* **Task instructions**
Repeat every record exactly as given.

* **Input data**
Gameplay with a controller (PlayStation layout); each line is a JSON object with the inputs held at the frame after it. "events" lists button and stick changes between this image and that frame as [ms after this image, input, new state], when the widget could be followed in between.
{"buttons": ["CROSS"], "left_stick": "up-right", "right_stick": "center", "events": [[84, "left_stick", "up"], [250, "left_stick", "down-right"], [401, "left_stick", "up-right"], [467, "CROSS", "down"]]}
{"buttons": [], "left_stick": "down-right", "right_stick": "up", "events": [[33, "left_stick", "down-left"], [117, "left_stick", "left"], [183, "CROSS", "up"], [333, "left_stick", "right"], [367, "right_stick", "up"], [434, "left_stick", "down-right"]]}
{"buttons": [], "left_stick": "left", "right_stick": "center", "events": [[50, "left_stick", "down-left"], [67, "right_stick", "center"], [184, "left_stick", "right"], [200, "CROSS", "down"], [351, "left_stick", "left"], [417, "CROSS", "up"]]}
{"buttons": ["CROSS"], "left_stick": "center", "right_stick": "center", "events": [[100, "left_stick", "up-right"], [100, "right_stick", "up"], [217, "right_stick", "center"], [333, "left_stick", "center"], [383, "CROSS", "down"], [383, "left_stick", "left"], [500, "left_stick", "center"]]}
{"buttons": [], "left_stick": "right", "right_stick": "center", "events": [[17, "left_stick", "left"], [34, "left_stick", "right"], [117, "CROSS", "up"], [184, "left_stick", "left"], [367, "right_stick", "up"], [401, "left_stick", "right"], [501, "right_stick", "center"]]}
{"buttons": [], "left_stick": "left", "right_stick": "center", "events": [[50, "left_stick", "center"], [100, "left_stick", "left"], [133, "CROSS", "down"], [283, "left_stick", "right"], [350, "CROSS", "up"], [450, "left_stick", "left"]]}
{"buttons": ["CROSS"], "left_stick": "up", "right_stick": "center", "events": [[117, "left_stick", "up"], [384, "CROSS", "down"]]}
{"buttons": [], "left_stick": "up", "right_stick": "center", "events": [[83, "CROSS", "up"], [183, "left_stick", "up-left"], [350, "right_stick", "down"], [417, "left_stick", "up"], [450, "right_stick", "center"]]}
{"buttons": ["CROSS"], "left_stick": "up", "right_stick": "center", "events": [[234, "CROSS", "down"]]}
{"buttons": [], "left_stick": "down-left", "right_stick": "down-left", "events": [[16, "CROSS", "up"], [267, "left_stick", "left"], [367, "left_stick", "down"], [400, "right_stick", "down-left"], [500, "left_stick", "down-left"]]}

* **Written response**
Gameplay with a controller (PlayStation layout); each line is a JSON object with the inputs held at the frame after it. "events" lists button and stick changes between this image and that frame as [ms after this image, input, new state], when the widget could be followed in between.
{"buttons": ["CROSS"], "left_stick": "up-right", "right_stick": "center", "events": [[84, "left_stick", "up"], [250, "left_stick", "down-right"], [401, "left_stick", "up-right"], [467, "CROSS", "down"]]}
{"buttons": [], "left_stick": "down-right", "right_stick": "up", "events": [[33, "left_stick", "down-left"], [117, "left_stick", "left"], [183, "CROSS", "up"], [333, "left_stick", "right"], [367, "right_stick", "up"], [434, "left_stick", "down-right"]]}
{"buttons": [], "left_stick": "left", "right_stick": "center", "events": [[50, "left_stick", "down-left"], [67, "right_stick", "center"], [184, "left_stick", "right"], [200, "CROSS", "down"], [351, "left_stick", "left"], [417, "CROSS", "up"]]}
{"buttons": ["CROSS"], "left_stick": "center", "right_stick": "center", "events": [[100, "left_stick", "up-right"], [100, "right_stick", "up"], [217, "right_stick", "center"], [333, "left_stick", "center"], [383, "CROSS", "down"], [383, "left_stick", "left"], [500, "left_stick", "center"]]}
{"buttons": [], "left_stick": "right", "right_stick": "center", "events": [[17, "left_stick", "left"], [34, "left_stick", "right"], [117, "CROSS", "up"], [184, "left_stick", "left"], [367, "right_stick", "up"], [401, "left_stick", "right"], [501, "right_stick", "center"]]}
{"buttons": [], "left_stick": "left", "right_stick": "center", "events": [[50, "left_stick", "center"], [100, "left_stick", "left"], [133, "CROSS", "down"], [283, "left_stick", "right"], [350, "CROSS", "up"], [450, "left_stick", "left"]]}
{"buttons": ["CROSS"], "left_stick": "up", "right_stick": "center", "events": [[117, "left_stick", "up"], [384, "CROSS", "down"]]}
{"buttons": [], "left_stick": "up", "right_stick": "center", "events": [[83, "CROSS", "up"], [183, "left_stick", "up-left"], [350, "right_stick", "down"], [417, "left_stick", "up"], [450, "right_stick", "center"]]}
{"buttons": ["CROSS"], "left_stick": "up", "right_stick": "center", "events": [[234, "CROSS", "down"]]}
{"buttons": [], "left_stick": "down-left", "right_stick": "down-left", "events": [[16, "CROSS", "up"], [267, "left_stick", "left"], [367, "left_stick", "down"], [400, "right_stick", "down-left"], [500, "left_stick", "down-left"]]}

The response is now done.